Page-level text extractions:
..........

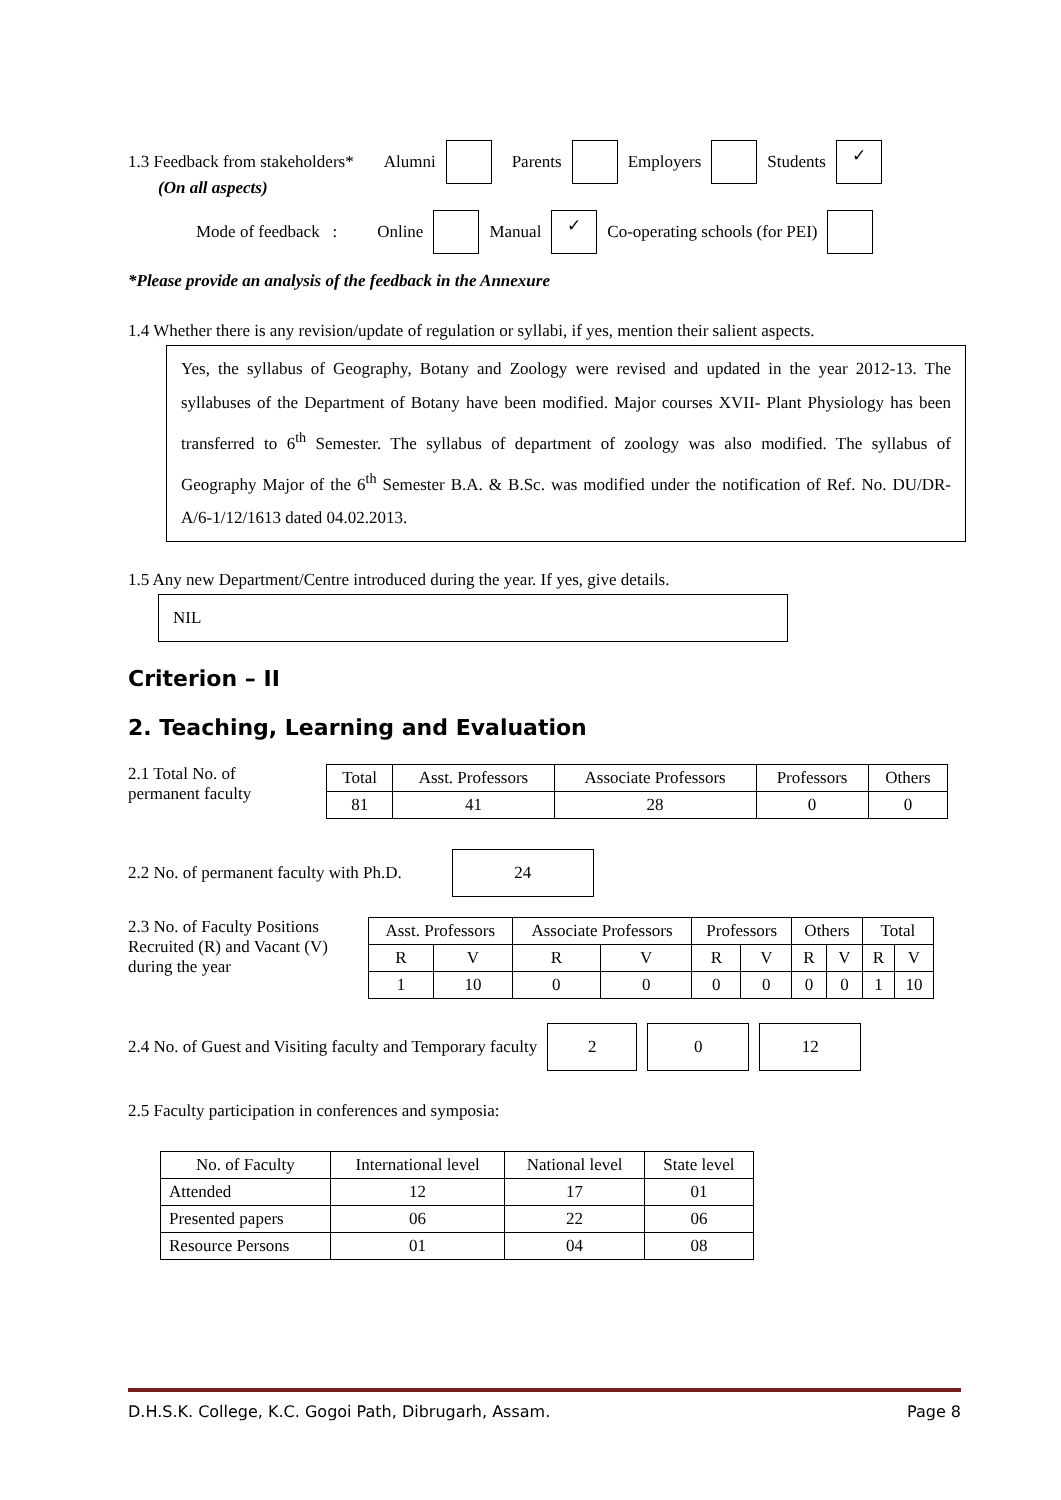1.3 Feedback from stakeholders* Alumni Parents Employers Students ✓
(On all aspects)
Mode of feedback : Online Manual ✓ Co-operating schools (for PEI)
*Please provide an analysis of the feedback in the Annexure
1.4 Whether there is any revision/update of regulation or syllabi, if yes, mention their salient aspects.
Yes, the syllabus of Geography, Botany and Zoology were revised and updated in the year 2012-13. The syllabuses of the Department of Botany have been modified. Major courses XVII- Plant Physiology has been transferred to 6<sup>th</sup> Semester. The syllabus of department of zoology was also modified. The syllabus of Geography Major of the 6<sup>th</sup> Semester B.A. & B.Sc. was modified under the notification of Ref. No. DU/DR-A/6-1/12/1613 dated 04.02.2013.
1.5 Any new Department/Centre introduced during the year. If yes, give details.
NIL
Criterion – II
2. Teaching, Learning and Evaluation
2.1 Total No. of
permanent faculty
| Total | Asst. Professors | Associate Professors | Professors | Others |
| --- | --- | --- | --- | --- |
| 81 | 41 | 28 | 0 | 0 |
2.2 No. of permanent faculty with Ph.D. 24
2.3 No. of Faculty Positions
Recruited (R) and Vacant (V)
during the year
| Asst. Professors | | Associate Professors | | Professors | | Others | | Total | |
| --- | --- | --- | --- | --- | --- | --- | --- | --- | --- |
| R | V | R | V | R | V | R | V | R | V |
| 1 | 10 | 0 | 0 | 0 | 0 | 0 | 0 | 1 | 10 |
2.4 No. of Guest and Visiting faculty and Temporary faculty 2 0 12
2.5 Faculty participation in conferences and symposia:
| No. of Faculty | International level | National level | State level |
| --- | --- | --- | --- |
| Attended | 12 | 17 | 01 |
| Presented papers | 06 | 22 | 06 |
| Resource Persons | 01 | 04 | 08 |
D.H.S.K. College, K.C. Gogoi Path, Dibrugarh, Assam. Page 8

..........

• **Exercise goal**:
An exact repeat of all the data is required, pictures excluded.

• **Solution to this task**:
1.3 Feedback from stakeholders* Alumni Parents Employers Students ✓
(On all aspects)
Mode of feedback : Online Manual ✓ Co-operating schools (for PEI)
*Please provide an analysis of the feedback in the Annexure
1.4 Whether there is any revision/update of regulation or syllabi, if yes, mention their salient aspects.
Yes, the syllabus of Geography, Botany and Zoology were revised and updated in the year 2012-13. The syllabuses of the Department of Botany have been modified. Major courses XVII- Plant Physiology has been transferred to 6<sup>th</sup> Semester. The syllabus of department of zoology was also modified. The syllabus of Geography Major of the 6<sup>th</sup> Semester B.A. & B.Sc. was modified under the notification of Ref. No. DU/DR-A/6-1/12/1613 dated 04.02.2013.
1.5 Any new Department/Centre introduced during the year. If yes, give details.
NIL
Criterion – II
2. Teaching, Learning and Evaluation
2.1 Total No. of
permanent faculty
| Total | Asst. Professors | Associate Professors | Professors | Others |
| --- | --- | --- | --- | --- |
| 81 | 41 | 28 | 0 | 0 |
2.2 No. of permanent faculty with Ph.D. 24
2.3 No. of Faculty Positions
Recruited (R) and Vacant (V)
during the year
| Asst. Professors | | Associate Professors | | Professors | | Others | | Total | |
| --- | --- | --- | --- | --- | --- | --- | --- | --- | --- |
| R | V | R | V | R | V | R | V | R | V |
| 1 | 10 | 0 | 0 | 0 | 0 | 0 | 0 | 1 | 10 |
2.4 No. of Guest and Visiting faculty and Temporary faculty 2 0 12
2.5 Faculty participation in conferences and symposia:
| No. of Faculty | International level | National level | State level |
| --- | --- | --- | --- |
| Attended | 12 | 17 | 01 |
| Presented papers | 06 | 22 | 06 |
| Resource Persons | 01 | 04 | 08 |
D.H.S.K. College, K.C. Gogoi Path, Dibrugarh, Assam. Page 8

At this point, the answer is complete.